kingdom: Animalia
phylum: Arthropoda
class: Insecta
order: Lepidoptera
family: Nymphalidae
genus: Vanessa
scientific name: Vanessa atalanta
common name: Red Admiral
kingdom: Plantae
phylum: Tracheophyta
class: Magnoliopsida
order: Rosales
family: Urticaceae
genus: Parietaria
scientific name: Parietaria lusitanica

*-*-*

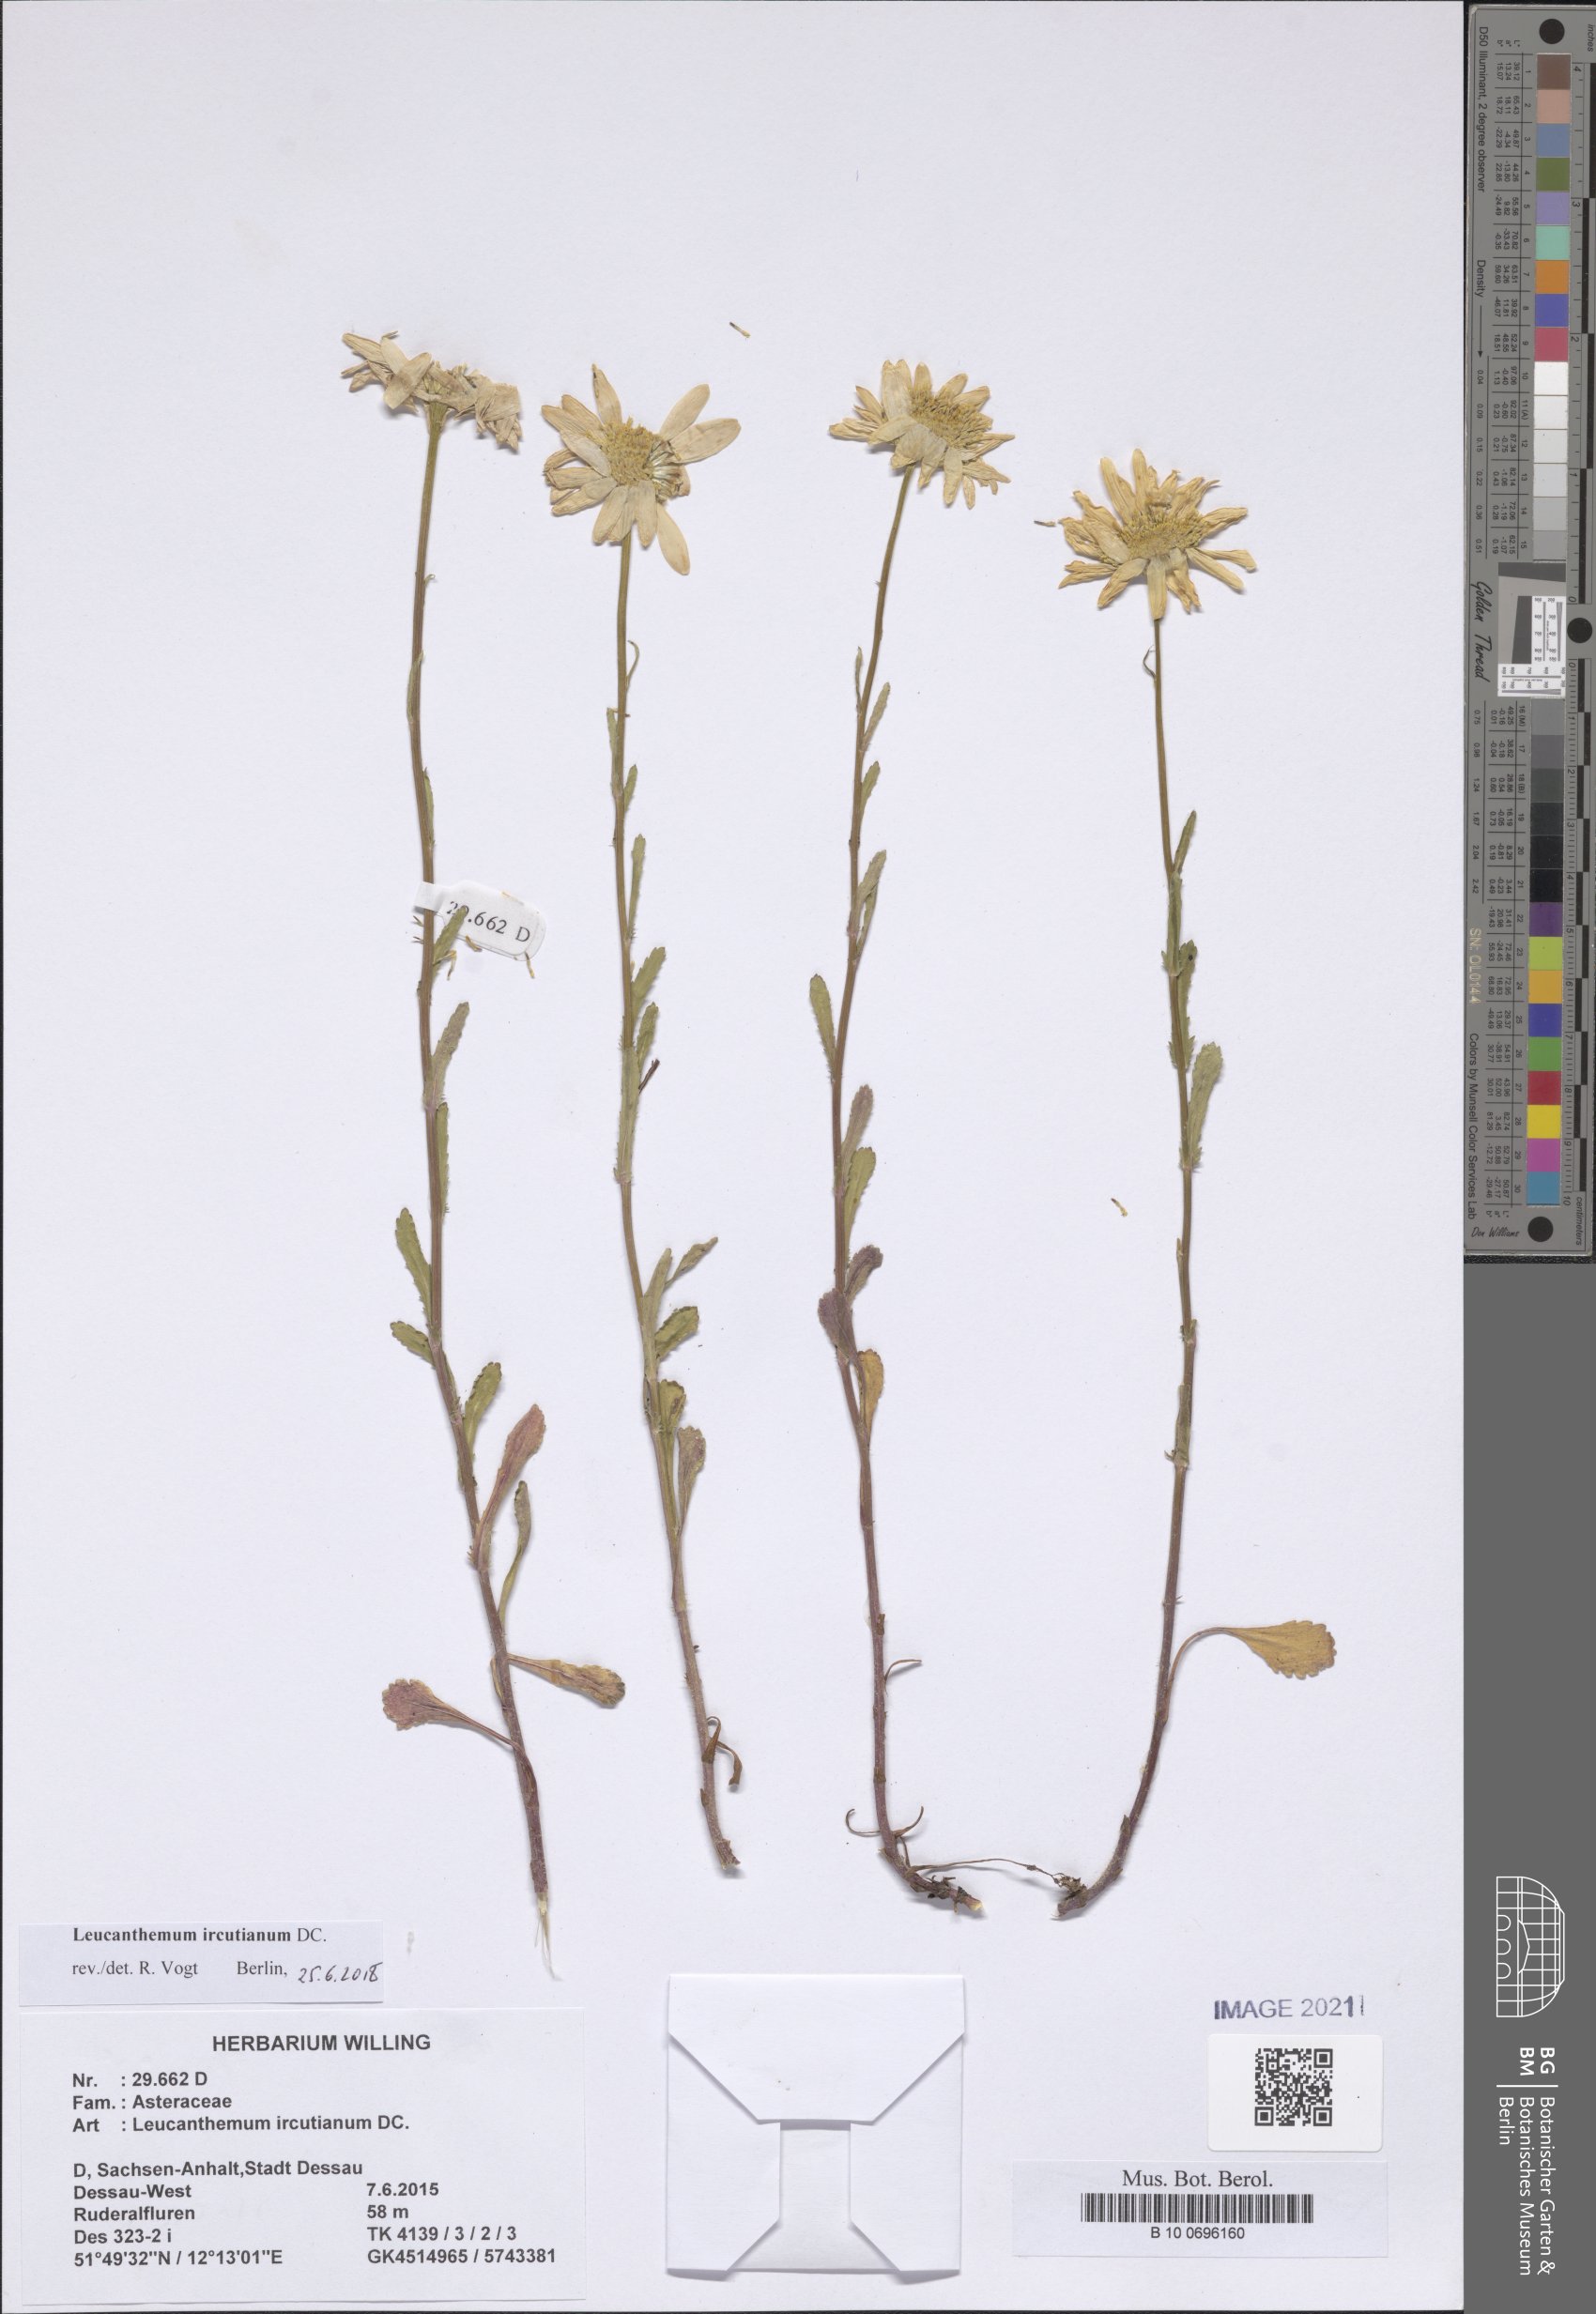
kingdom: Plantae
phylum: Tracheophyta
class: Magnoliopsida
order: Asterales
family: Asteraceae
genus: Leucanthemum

*-*-*

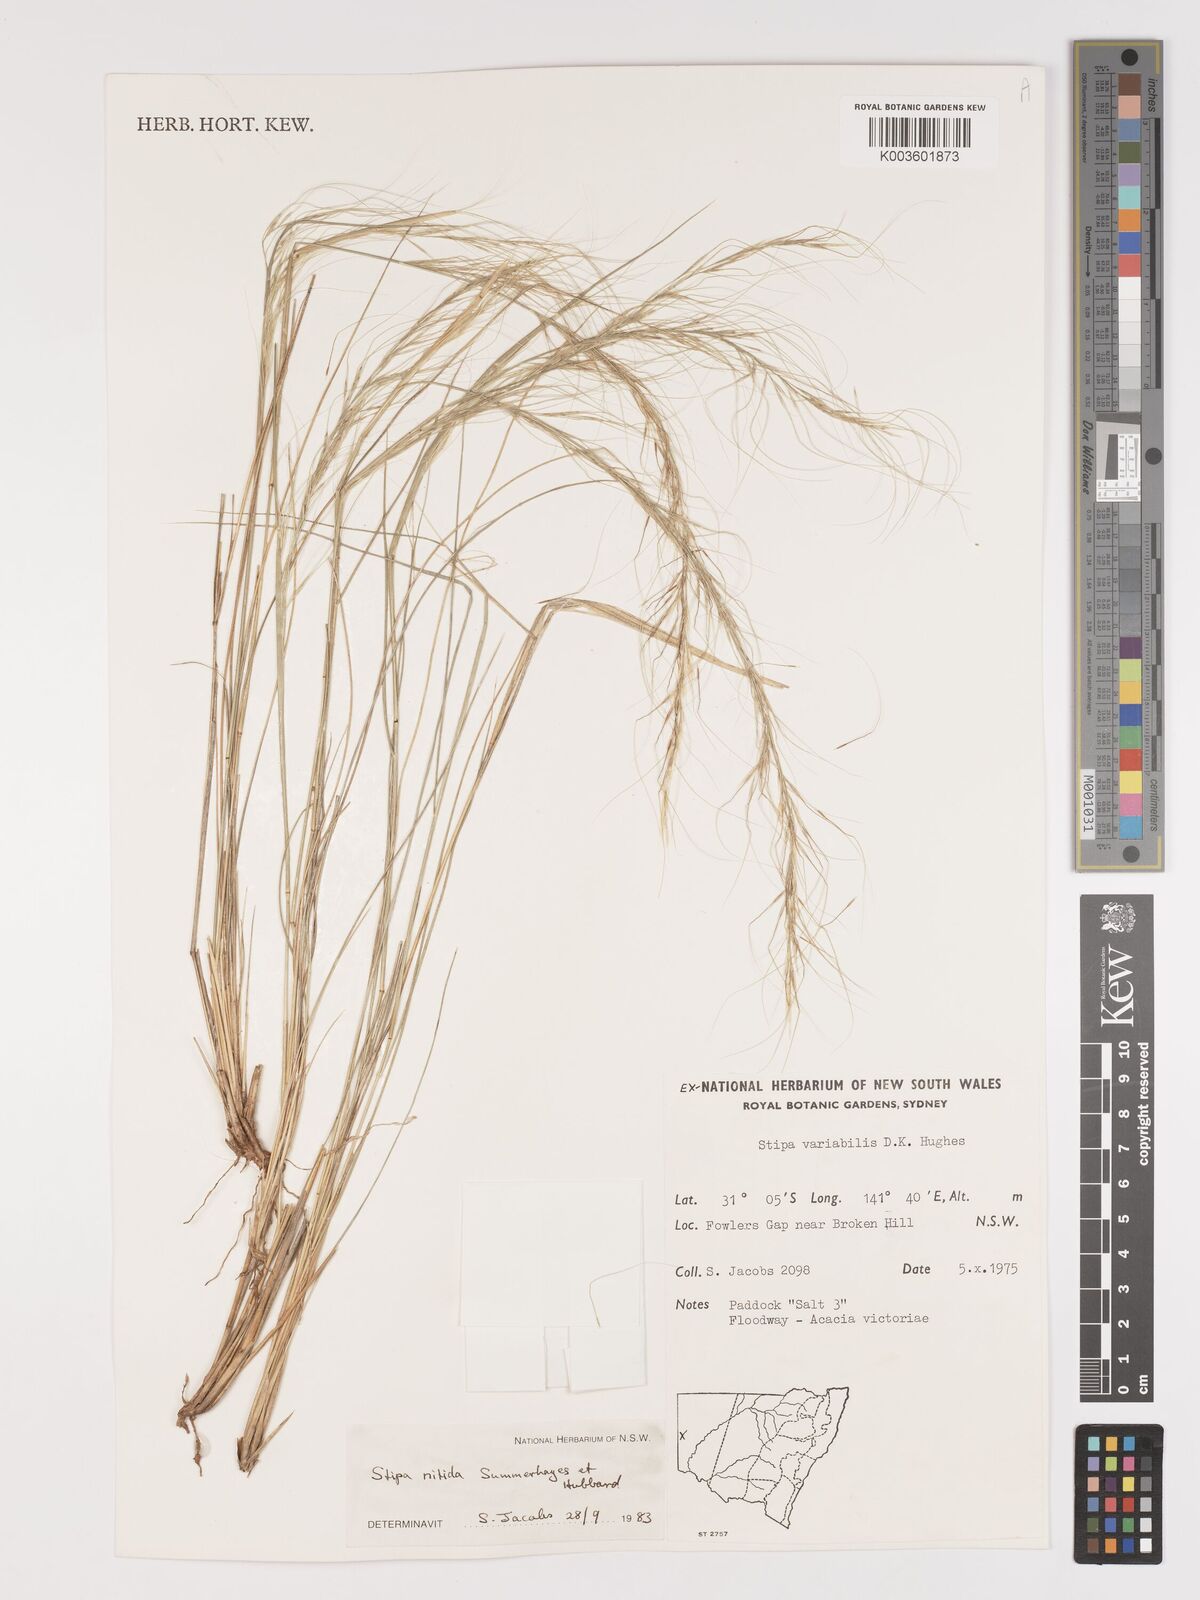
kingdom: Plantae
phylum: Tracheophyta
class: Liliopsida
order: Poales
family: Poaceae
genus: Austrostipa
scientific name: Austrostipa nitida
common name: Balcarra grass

*-*-*

*Set task*
Set out the part of the records that opens with the line containing "class: Liliopsida" and closes with the line containing "common name: Balcarra grass" as a numbered list, keeping both of those lines and leaving out any blank lines.

*Written solution*
1. class: Liliopsida
2. order: Poales
3. family: Poaceae
4. genus: Austrostipa
5. scientific name: Austrostipa nitida
6. common name: Balcarra grass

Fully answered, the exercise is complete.